Karena lokasinya berada di tengah jalan sempit, bagi yang datang dengan mobil harus mengalah memarkirkan kendaraannya agak jauh dari lokasi dan berjalan kaki ke warung. Sedangkan yang menggunakan motor, ada ruang terbuka yang tidak begitu luas yang dipakai sebagai tempat parkir. Kalau tempat parkir ini penuh, motor-motor akan berjajar di pinggir-pinggir gang.

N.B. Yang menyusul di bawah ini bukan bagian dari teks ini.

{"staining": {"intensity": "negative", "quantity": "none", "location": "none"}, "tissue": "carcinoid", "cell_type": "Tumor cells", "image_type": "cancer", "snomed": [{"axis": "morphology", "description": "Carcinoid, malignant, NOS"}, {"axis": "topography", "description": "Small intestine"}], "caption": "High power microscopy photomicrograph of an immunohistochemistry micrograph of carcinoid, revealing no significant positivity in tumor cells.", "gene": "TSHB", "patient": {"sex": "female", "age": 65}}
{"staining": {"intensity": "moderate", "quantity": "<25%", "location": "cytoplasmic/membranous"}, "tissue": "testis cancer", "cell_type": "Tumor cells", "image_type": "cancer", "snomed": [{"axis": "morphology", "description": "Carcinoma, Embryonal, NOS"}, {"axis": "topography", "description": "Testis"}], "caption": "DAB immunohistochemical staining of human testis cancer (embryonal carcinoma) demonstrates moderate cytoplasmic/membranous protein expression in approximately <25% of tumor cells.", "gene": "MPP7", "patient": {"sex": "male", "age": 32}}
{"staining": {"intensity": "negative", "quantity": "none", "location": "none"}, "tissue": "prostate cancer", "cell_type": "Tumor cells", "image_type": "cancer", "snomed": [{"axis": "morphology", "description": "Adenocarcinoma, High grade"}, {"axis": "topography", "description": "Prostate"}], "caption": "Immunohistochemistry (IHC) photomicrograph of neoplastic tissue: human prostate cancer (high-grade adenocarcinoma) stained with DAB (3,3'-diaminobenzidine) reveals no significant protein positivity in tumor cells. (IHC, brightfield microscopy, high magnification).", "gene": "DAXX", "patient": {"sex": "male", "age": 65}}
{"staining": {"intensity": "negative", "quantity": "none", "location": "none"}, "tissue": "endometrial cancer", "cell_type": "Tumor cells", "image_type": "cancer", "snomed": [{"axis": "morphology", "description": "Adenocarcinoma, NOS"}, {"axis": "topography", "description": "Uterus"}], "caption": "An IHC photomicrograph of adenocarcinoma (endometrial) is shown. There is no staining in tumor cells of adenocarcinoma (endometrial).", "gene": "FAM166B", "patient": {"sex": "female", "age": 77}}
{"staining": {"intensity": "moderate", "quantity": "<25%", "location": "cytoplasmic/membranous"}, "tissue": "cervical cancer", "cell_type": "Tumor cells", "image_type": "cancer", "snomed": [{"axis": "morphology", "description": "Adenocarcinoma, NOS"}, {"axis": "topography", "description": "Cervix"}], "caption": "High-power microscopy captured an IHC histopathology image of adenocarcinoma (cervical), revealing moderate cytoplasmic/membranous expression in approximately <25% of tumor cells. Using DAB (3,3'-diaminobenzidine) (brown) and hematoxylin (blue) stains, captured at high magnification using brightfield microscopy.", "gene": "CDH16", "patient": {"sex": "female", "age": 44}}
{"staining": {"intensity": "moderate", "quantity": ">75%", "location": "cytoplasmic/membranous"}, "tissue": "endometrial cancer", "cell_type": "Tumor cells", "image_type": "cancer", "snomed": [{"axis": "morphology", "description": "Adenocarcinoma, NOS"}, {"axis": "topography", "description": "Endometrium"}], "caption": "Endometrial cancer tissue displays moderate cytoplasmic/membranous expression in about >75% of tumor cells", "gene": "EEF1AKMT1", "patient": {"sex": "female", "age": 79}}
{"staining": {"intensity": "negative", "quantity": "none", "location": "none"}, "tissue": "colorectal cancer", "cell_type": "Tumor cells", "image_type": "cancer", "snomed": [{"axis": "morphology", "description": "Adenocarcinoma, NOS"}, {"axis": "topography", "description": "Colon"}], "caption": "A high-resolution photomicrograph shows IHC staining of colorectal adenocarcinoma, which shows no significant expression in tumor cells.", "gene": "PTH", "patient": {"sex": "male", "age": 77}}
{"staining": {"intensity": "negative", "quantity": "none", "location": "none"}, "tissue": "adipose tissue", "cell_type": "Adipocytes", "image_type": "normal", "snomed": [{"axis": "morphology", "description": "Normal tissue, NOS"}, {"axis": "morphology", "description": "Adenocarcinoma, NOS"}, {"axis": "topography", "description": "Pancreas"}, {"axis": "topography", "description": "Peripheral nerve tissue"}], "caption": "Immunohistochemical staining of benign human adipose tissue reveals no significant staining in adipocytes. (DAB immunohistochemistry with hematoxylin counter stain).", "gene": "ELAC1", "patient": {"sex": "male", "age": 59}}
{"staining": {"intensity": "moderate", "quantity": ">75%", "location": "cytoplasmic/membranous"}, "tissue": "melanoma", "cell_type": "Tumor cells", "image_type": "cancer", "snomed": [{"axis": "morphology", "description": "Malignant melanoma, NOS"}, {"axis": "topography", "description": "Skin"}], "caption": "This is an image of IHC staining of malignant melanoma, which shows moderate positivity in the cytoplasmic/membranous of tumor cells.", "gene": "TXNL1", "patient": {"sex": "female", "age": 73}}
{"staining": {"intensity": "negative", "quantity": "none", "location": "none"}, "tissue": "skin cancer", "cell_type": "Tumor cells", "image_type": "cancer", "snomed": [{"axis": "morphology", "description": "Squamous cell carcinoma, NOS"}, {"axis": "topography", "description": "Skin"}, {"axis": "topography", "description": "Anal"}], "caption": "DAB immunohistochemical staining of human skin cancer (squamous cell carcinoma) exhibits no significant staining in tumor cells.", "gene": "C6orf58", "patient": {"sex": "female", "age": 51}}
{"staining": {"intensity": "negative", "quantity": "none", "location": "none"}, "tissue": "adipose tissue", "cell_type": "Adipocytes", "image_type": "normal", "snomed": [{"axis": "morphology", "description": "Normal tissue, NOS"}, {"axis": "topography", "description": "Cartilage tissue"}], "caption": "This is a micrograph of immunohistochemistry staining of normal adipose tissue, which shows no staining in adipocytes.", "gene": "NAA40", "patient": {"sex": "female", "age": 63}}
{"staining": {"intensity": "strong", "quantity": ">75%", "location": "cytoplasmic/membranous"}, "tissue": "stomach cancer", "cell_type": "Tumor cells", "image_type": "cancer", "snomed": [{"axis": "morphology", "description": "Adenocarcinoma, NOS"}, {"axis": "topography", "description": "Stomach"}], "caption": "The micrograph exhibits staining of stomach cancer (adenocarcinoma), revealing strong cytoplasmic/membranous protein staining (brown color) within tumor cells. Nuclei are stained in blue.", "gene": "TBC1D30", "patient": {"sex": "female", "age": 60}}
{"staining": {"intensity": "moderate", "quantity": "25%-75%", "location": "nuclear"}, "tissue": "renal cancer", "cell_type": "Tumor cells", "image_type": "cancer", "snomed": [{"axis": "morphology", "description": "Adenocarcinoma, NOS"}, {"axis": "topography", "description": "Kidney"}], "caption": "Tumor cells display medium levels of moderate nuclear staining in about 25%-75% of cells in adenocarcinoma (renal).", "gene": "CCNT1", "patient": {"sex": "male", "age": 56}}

Warung Mbah Wig sebenarnya warung sederhana saja, khas dengan masakan Jawa. Sayur lodeh ada, sayur sop ada, ayam goreng ada, jeroan goreng ada, tahu dan tempe goreng garing ada, dan macam-macam lauk lain yang bikin perut kenyang hati senang. Namun yang paling lezat dan selalu dicari tentu saja adalah empal goreng yang sedap krenyes bikin warrior serasa princess.

Omong-omong, kesiangan ga ya? Saking laris dan ngetopnya masakan Mbah Wig, kalau siang sedikit empal goreng di sini sudah habis. Lauk yang lain juga enak sih, tapi kalau ga ada empal serasa sayur sop tanpa daging. Ya iya lah ya.

Setelah parkir dengan santun, meletakkan helm di spion motor dan tersenyum pada bapak-bapak yang jaga parkiran, Nanto pun melangkah mantap masuk ke warung.

Beberapa orang menatap kedatangan Nanto sambil mengunyah makanan mereka, diamati dari atas ke bawah, bawah ke atas, kaki ke kepala, kepala ke kaki. Karena warung ini sebenarnya kecil dan sempit, siapapun yang datang seakan-akan patut dicurigai dan jadi bintang sesaat. Mereka mengamati pemuda yang baru datang itu bagai penyelidik. Tubuh tegap dan kencang, wajah tenang, rambut dipotong cepak dan rapi, kemeja putih seperti baru beli, dan celana panjang hitam yang sepertinya belum nyaman dikenakan. Sebagian pengunjung menduga: kalau bukan sales nawarin panci kredit atau tukang angkut piring di kawinan, orang ini pasti baru magang kerja.

Nanto sih cuek saja, karena yakin tebakan semua orang pasti salah.

Ah, hanya ada dua orang yang sedang berdiri menunggu Mbah Wig meladeni, ga lama lah.